Féministe, Claire-Lise Renggli? «Je ne me suis jamais engagée comme tel, mais j’ai toujours eu la conviction qu’il était normal que les femmes puissent aussi s’exprimer», affirme-t-elle. Aux jeunes du mouvement de la grève des femmes, Claire-Lise Renggli reproche «de ne voir que le négatif», oubliant les évolutions de ces 60 dernières années. «Lorsque je suis entrée au gymnase allemand à Bienne – le gymnase français n’existait pas –, nous n’étions que huit filles pour toute la région», se rappelle Claire-Lise Renggli. «Et il n’était pas question de se lancer dans des études scientifiques, nous ne pouvions que nous tourner vers les lettres, l’enseignement ou le social.» Aujourd’hui, l’octogénaire se réjouit que, grâce à leur formation, des femmes occupent des postes à responsabilité dans des domaines très larges. «Cela me paraît incroyable!» déclare-t-elle. De même, la pionnière du Conseil de ville salue les nouveaux parlement et Conseil municipal biennois à majorité féminine.

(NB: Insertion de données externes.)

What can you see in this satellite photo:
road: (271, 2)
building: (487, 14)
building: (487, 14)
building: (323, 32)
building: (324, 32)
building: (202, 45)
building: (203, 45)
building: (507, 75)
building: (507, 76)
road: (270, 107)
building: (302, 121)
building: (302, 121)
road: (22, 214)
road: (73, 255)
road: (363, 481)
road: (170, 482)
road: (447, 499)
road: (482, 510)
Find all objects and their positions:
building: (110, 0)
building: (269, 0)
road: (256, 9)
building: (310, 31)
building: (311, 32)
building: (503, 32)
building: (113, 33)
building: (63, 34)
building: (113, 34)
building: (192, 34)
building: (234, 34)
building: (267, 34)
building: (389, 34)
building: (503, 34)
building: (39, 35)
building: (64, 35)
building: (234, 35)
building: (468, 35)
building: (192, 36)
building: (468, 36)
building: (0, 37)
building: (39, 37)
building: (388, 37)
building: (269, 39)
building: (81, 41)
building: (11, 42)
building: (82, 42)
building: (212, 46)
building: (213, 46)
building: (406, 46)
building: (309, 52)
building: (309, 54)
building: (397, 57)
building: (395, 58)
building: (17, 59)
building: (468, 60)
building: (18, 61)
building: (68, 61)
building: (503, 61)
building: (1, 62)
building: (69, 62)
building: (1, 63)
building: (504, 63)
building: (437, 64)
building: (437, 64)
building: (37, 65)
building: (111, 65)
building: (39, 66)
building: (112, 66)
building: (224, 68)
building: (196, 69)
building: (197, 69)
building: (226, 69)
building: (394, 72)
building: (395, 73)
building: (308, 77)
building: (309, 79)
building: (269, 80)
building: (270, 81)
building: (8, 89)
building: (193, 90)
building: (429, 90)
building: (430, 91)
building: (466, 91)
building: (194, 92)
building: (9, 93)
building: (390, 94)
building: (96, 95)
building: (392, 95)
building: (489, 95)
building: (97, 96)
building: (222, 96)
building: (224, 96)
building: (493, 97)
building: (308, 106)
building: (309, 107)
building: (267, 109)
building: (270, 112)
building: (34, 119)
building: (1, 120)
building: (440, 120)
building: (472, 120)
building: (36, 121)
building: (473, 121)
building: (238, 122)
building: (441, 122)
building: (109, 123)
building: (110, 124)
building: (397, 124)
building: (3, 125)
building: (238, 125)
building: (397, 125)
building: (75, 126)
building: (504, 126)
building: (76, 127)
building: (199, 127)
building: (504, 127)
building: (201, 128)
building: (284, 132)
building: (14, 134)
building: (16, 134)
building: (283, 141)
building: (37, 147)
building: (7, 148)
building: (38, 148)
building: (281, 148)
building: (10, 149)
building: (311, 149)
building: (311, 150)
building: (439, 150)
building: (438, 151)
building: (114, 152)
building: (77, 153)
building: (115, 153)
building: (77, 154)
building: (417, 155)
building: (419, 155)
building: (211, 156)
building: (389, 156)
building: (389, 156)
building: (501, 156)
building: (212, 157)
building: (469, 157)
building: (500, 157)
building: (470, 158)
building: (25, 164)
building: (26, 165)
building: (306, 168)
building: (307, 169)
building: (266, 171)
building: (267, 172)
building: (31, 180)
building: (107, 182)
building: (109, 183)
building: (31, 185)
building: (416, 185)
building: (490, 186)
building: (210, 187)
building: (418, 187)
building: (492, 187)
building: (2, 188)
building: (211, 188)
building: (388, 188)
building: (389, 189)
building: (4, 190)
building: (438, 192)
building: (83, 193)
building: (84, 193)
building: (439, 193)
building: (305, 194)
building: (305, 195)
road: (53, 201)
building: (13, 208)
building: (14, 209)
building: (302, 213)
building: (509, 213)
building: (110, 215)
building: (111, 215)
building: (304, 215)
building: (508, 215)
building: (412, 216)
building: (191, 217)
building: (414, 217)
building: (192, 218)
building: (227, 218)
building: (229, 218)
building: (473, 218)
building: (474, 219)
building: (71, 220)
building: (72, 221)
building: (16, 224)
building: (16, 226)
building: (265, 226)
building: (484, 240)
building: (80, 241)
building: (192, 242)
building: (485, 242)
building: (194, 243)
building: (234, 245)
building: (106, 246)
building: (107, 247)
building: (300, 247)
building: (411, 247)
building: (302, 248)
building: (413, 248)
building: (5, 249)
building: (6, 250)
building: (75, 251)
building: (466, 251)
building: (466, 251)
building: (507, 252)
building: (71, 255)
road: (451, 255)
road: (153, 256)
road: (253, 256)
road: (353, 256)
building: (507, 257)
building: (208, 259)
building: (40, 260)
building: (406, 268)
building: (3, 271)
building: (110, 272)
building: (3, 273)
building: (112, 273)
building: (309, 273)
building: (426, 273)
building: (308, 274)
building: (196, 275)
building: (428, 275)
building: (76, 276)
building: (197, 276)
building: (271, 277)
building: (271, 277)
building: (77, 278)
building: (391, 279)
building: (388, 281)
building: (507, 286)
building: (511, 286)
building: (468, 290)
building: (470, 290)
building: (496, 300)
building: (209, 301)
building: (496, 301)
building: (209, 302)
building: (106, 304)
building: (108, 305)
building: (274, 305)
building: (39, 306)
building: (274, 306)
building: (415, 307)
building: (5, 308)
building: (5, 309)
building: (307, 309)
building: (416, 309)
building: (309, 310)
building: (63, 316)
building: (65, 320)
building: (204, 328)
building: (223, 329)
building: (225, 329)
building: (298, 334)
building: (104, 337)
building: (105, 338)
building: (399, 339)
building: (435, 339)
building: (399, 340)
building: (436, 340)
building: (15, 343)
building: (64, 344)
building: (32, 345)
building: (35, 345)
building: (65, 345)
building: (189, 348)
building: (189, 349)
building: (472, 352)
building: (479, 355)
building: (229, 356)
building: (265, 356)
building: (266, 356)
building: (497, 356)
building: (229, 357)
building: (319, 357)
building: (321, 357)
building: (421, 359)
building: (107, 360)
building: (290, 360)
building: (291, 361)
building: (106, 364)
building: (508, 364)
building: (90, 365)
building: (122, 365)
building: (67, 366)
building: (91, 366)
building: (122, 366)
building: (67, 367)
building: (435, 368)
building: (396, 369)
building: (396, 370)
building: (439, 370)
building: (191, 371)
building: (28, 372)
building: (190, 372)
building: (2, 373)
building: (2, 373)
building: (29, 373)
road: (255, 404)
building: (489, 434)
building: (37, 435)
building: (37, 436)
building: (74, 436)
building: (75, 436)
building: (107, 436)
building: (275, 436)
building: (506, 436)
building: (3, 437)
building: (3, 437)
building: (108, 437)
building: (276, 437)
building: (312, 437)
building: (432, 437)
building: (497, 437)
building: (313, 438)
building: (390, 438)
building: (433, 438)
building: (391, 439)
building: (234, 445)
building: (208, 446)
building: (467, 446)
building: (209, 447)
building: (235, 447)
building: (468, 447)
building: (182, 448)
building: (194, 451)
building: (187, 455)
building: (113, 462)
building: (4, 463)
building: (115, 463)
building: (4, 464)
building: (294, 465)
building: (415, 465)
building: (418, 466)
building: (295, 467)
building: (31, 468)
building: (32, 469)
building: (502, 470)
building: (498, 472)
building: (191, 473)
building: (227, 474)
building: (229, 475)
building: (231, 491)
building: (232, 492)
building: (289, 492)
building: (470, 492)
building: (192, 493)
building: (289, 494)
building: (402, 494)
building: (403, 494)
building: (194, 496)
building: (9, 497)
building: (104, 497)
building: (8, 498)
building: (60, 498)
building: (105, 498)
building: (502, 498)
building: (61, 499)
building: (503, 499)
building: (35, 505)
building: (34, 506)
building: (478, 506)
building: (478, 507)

Claire-Lise Renggli s’avoue encore plus impressionnée lorsqu’elle voit ses arrière-petits-enfants avec une mère qui travaille et un père qui va chercher les enfants à la crèche. «Les mentalités ont bien changé», sourit-elle, admirative, même si elle reste convaincue que «les mères gardent une plus grande sensibilité vis-à-vis des problèmes des enfants». Un sentiment qui n’a toutefois pas empêché Claire-Lise Renggli de concilier sa carrière politique et sa vie familiale. «Etre au Conseil municipal et au Grand Conseil représentaient une grande charge. Mais j’étais à la maison la journée, les enfants étaient assez grands et je pouvais surveiller les devoirs si besoin. Ils ont aussi appris à se faire parfois à manger, ce qui est une bonne chose.» Cette situation a en outre présenté de nombreux avantages pour Claire-Lise Renggli: «A table, nous pouvions parler d’autres choses que de l’école. Et je n’ai pas fait de crise quand mes enfants ont quitté le nid!»

Si la Biennoise regarde avec fierté ses 20 années de politique, elle apprécie aujourd’hui sa retraite, qui lui donne du temps pour elle et pour ses sept petits-enfants et cinq arrière-petits-enfants. «Un sixième est en route», souffle Claire-Lise Renggli, en souriant.